=== Text passage ===

Welcome to WeeklyWilson.com, where author/film critic Connie (Corcoran) Wilson avoids totally losing her marbles in semi-retirement by writing about film (see the Chicago Film Festival reviews and SXSW), politics and books----her own books and those of other people. You'll also find her diverging frequently to share humorous (or not-so-humorous) anecdotes and concerns. Try it! You'll like it!

Tag: Stanley Tucci

Armie Hammer Is Now A Time-Share Salesman

Armie Hammer and wife (2018 SXSW Festival, photo by Connie Wilson)

I never thought I’d type the words “Armie Hammer is now working as a time-share salesman.” I’m guessing that Armie Hammer never thought he’d become one, either.

=== Data segment ===

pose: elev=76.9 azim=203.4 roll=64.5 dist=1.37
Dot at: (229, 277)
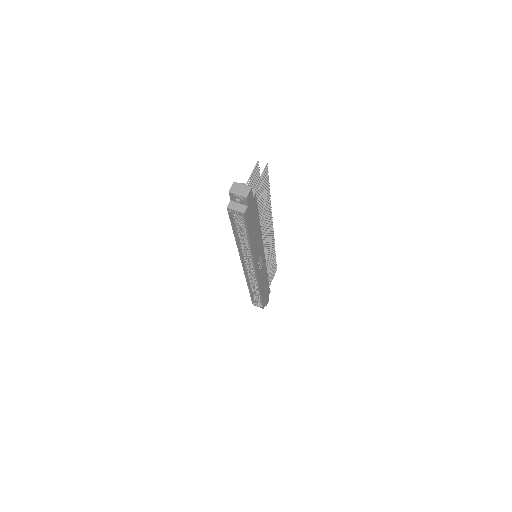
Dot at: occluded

===

Given instruction A:
Do these statements agree with the Armie Hammer post above? Answer yes or no for each, and quote the words from the post that decide it.
(i) The picture of Armie Hammer and his wife was taken at the 2018 SXSW Festival.
(ii) The site's author writes only about her own books.
(iii) The writer always expected to one day type that Armie Hammer had become a time-share salesman.
Given instruction B: Carry the Armie Hammer post above forward from the point where it stops.

Exercise output A:
(i) Yes: "Armie Hammer and wife (2018 SXSW Festival, photo by Connie Wilson)"
(ii) No: "her own books and those of other people"
(iii) No: "I never thought I’d type the words “Armie Hammer is now working as a time-share salesman.”"

Exercise output B:
I met the actor at SXSW (with  his then-wife) hyping a film directed by Stanley Tucci. The film, released in 2017, was “Final Portrait.” It was “the story of Swiss painter and sculptor Alberto Giacometti.” The movie starred Geoffrey Rush, Armie Hammer and Tony Shalhoub. It was written and directed by Stanley Tucci. Tucci—who is, also, coincidentally, the brother-in-law of “A Quiet Place” star Emily Blunt (married to her sister)—was not there in person, but he sent Armie Hammer and it was shown in the theater right next door to the Paramount, the Stateside (formerly the State Theater) on Opening Night, a theater where I had previously seen a troupe of trained cats entertain my granddaughters. [Some of the cats escaped during the show and we were cautioned about opening the door to the lobby.]

“Final Portrait” Red Carpet at SXSW.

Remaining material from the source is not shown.